_Records for this exercise:_
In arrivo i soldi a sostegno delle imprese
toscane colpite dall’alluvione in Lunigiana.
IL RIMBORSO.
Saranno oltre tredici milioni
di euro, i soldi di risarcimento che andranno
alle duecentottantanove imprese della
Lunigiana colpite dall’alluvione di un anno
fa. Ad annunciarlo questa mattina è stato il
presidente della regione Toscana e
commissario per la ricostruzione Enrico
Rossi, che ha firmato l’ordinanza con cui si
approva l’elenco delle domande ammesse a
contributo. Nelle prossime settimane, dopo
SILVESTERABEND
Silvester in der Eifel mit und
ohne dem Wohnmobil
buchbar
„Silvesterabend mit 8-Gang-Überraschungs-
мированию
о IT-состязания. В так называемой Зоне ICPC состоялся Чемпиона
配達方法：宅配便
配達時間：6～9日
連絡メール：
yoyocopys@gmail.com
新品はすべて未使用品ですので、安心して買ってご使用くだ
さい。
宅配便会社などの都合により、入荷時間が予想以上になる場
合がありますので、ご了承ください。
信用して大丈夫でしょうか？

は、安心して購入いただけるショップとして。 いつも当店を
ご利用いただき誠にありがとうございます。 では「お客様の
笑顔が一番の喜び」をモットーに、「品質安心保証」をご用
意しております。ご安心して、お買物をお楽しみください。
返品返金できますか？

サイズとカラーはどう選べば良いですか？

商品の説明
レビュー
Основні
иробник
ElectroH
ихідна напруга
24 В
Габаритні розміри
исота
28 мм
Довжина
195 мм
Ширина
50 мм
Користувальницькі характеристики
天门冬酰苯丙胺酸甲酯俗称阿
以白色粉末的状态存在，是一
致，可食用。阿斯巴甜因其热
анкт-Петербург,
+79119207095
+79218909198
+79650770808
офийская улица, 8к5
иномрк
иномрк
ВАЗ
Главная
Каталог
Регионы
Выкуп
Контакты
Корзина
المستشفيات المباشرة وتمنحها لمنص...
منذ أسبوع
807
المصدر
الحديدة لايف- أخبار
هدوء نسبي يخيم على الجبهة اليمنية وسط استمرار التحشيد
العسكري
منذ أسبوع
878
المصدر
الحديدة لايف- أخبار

_Exercise requirements:_
Reproduce the data word for word, from its first line through the line that contains "Lunigiana colpite dall’alluvione di un anno", including that line.

_Output of the task:_
In arrivo i soldi a sostegno delle imprese
toscane colpite dall’alluvione in Lunigiana.
IL RIMBORSO.
Saranno oltre tredici milioni
di euro, i soldi di risarcimento che andranno
alle duecentottantanove imprese della
Lunigiana colpite dall’alluvione di un anno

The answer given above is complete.